-------- DATASET RECORDS

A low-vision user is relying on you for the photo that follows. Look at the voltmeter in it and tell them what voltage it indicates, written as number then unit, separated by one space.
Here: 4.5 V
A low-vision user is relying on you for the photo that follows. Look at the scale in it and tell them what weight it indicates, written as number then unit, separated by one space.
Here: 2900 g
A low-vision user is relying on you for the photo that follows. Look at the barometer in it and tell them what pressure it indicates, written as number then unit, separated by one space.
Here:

----------------
-------- DATASET RECORDS

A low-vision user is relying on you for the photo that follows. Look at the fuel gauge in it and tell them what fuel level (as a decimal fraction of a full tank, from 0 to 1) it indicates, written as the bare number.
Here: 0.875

----------------

=== WHAT IS NEEDED ===
Reproduce the lines above word for word, starting at the line that contains "the bare number." and ending after the line that contains "Here: 0.875".

=== RESULT ===
A low-vision user is relying on you for the photo that follows. Look at the fuel gauge in it and tell them what fuel level (as a decimal fraction of a full tank, from 0 to 1) it indicates, written as the bare number.
Here: 0.875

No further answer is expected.